Anomalies of Sausal Creek: The Floodplain

This is the third of four posts covering the Sausal Creek watershed from hill to Bay. It features the part of the creek between Dimond Canyon and Foothill Boulevard. The early Anglo landowners were quick to establish fruit orchards and berry patches there, giving rise to a settlement and district out east in Brooklyn Township they called Fruit Vale.

That was just the right name for this distinctive locality. Its alluvial land, flat, tractable and naturally well watered, was ideal for planting. I say “planting” rather than farming because within a few decades — the commercial lifespan of an orchard — the farms gave way to grand homes with lush landscaping. That’s the “Fruit” part. The “Vale” part refers, as the word has since the 14th century, to a wide, flat lowland between gentle hills with a stream in it. An 1888 pamphlet described it as “one vast garden,” its roadway “lined with elegant residences and villas surrounded by beautiful lawns and gardens. . . . The soil is easily cultivated and everything planted in it thrives.”

The creek itself is hard to see in this stretch today, where homes and overgrowth block the streambanks. It also runs a good 20 feet below the surrounding land, a typical East Bay arroyo with banks like cliffs. Except for a lovely little fenced-off area on Barry Place, distant glimpses are the closest you can get to the water.

By textbook standards, Sausal Creek has the most well-formed floodplain in Oakland. A floodplain forms wherever a stream runs out of downhill energy and has to drop the sediment it’s carrying. The elevation profile I made for Sausal Creek shows the floodplain portion.

This part of the stream is at grade, like the canyon above it and the delta below. It’s very stable. Neither fully erosive nor fully depositional, a stream in a floodplain has little it can do except rearrange the sediment.

Floodplain streams tend to turn snaky, meandering and migrating like the trickles you’ll see on a rainy windshield. They nip off bits of the bounding hillsides and gradually widen their corridor.

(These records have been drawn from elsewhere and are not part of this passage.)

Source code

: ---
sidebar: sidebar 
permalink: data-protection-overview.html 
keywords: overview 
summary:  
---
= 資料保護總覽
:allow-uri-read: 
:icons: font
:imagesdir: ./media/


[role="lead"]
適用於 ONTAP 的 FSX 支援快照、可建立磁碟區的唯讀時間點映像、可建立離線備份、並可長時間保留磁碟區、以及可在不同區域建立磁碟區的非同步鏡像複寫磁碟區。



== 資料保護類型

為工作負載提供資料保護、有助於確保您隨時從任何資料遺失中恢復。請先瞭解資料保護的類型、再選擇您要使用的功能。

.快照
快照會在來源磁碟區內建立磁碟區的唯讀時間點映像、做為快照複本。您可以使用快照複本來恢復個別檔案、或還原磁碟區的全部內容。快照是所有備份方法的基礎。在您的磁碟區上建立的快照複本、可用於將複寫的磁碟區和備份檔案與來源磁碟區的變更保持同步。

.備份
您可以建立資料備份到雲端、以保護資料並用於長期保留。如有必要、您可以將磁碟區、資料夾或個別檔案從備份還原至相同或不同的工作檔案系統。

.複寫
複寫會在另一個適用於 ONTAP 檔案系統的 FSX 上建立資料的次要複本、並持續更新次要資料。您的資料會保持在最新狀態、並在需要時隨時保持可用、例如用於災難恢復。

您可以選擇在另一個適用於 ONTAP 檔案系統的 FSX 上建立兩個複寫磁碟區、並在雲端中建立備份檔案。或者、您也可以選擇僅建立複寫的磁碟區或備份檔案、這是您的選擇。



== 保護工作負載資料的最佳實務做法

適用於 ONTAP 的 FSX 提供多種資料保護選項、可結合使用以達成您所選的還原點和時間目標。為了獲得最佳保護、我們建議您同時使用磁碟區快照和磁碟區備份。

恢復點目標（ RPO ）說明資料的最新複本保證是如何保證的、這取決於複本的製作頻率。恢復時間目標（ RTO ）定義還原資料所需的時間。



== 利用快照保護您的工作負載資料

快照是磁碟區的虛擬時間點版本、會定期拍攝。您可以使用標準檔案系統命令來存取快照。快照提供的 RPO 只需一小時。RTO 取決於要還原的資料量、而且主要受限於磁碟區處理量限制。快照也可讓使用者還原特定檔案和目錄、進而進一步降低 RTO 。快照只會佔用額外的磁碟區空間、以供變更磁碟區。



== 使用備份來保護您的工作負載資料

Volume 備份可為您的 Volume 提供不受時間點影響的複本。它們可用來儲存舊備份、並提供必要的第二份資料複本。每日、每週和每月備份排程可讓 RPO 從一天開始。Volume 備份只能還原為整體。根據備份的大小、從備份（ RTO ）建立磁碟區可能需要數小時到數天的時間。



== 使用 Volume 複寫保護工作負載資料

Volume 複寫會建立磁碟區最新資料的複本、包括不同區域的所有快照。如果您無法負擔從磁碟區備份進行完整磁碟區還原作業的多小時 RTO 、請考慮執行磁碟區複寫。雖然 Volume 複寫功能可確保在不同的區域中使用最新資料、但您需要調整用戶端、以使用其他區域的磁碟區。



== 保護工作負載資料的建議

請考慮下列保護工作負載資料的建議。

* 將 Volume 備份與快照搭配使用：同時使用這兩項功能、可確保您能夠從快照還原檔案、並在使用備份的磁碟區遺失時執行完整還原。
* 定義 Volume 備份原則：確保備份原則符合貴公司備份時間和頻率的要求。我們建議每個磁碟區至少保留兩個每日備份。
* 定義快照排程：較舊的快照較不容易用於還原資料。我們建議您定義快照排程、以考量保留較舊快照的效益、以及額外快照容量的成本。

From Phil Stoffer’s geologycafe site

A floodplain is a place where sediment languishes during its slow journey to the delta. A lot of that sediment enters the floodplain from the hills on either side. Here are three different views across the floodplain showing its flat floor and abrupt edges. Fruitvale Avenue at E. 27th Street:

Farther upstream at MacArthur Boulevard:

And still higher at Coloma Street.

For real detail, I always look for a digital elevation model or DEM. The DEM of the upper end of the floodplain shows how flat its floor is and how fragile the west side of the valley is. It also shows how much the stream itself is meandering within the straight floodplain valley.

Unlike the rocky flanks of Dimond Canyon, the hills lining Sausal Creek’s floodplain consist of sediment, ancient gravel beds that I’ve named the Fan. Time to look at the geologic map of the floodplain section.

The material of the Fan, labeled Qpaf on the map (“Quaternary Pleistocene alluvial fan”), is unconsolidated sand and gravel that’s prone to landslides on steep slopes. That scoop out of the hillside just left of center in the DEM image is the notorious McKillop slide, in progress for more than a century. Much of the crumpled land there was smoothed over and preserved as William Wood Park, but the adjoining slope to the south, which failed in 2006, is still a mess.

Two things about this stretch of Sausal Creek strike me as odd. The first is how straight the stream valley is here. Streams tend to curve, so if you find a naturally straight one you look for what’s forcing it to be that way.

My tentative theory, which I alluded to at the end of the previous post, is that the Fan was tilted up, not built up, along with the Piedmont bedrock block thanks to tectonic interactions along the Hayward fault. (In other words, the Fan is not really an alluvial fan but an uplifted relic of an older coastal plain.) I suppose that the stream was incised in a straight line by large flood events early in its history, then widened into the floodplain we see today. It’s easy to imagine big pulses of floodwater coming out of Dimond Canyon like a firehose, most likely after a temporary lake above the canyon, dammed up by an earthquake landslide, gives way. Such floods would rush in a straight line to the sea and set the stage for the floodplain that evolved.

The other odd thing is how closely the stream hugs the west side of the valley. So does Peralta Creek, just east of Sausal Creek. I think this may not be an accident. Glen Echo Creek, on the other side of the Fan, hugs the east side of its valley. Perhaps there is some subtle warping of the crust across central Oakland.

Sausal Creek’s fruited plain may be just a vale, but it’s a vale with some intriguing features.

2 Responses to “Anomalies of Sausal Creek: The Floodplain”

  1. Todd Soderberg Says:

    thanks! interesting

  2. glasspusher Says:

    Great post, and A+ on the distance/elevation graph.